**What you have to do**
Without the images, reproduce every entry exactly.

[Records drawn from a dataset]
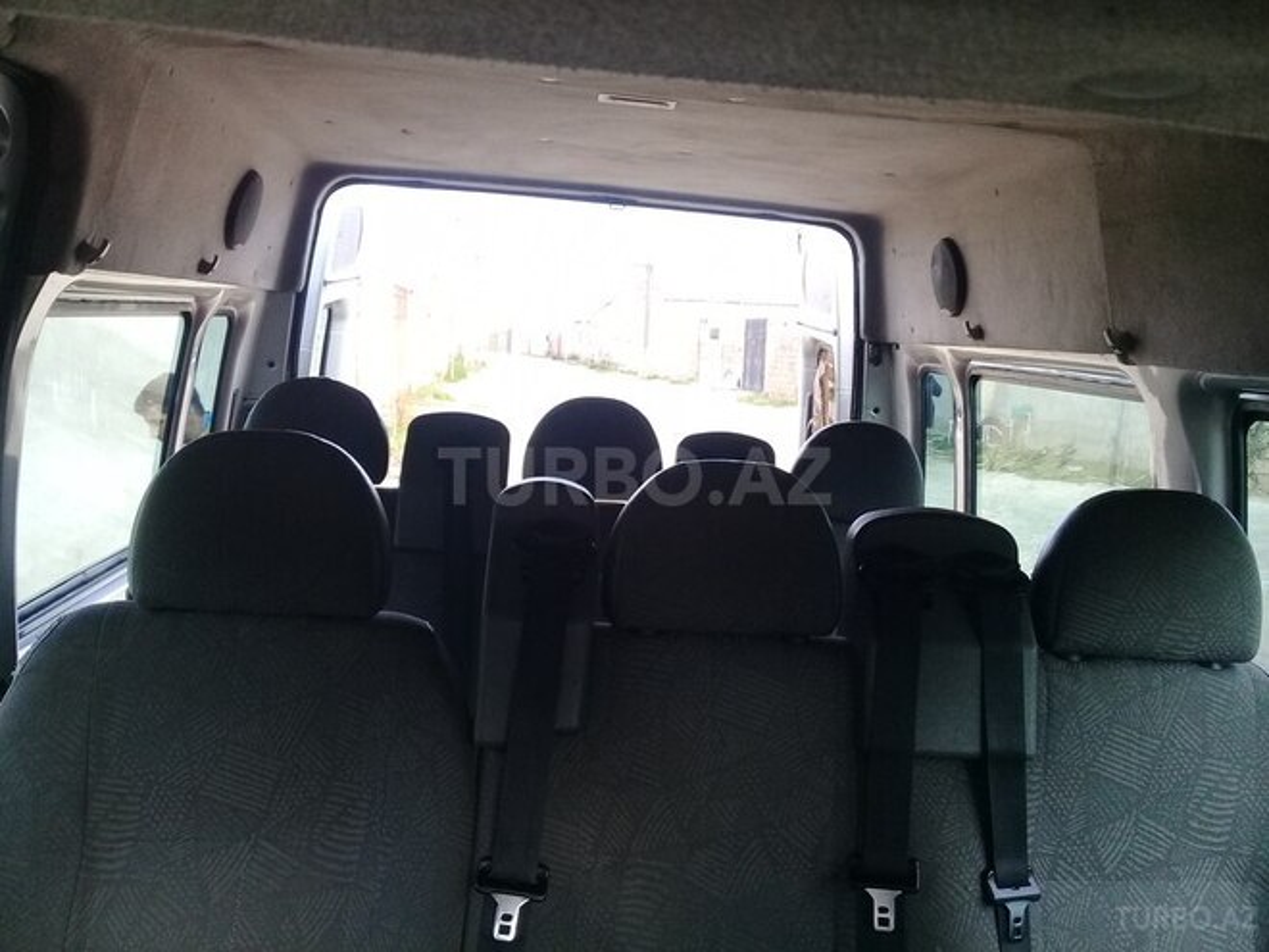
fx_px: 1136
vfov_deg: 45.4
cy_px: 476
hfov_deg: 58.4
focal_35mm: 31
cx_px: 634
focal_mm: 3.3
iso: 50
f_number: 2.2
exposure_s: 1/114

**Solved problem**
fx_px: 1136
vfov_deg: 45.4
cy_px: 476
hfov_deg: 58.4
focal_35mm: 31
cx_px: 634
focal_mm: 3.3
iso: 50
f_number: 2.2
exposure_s: 1/114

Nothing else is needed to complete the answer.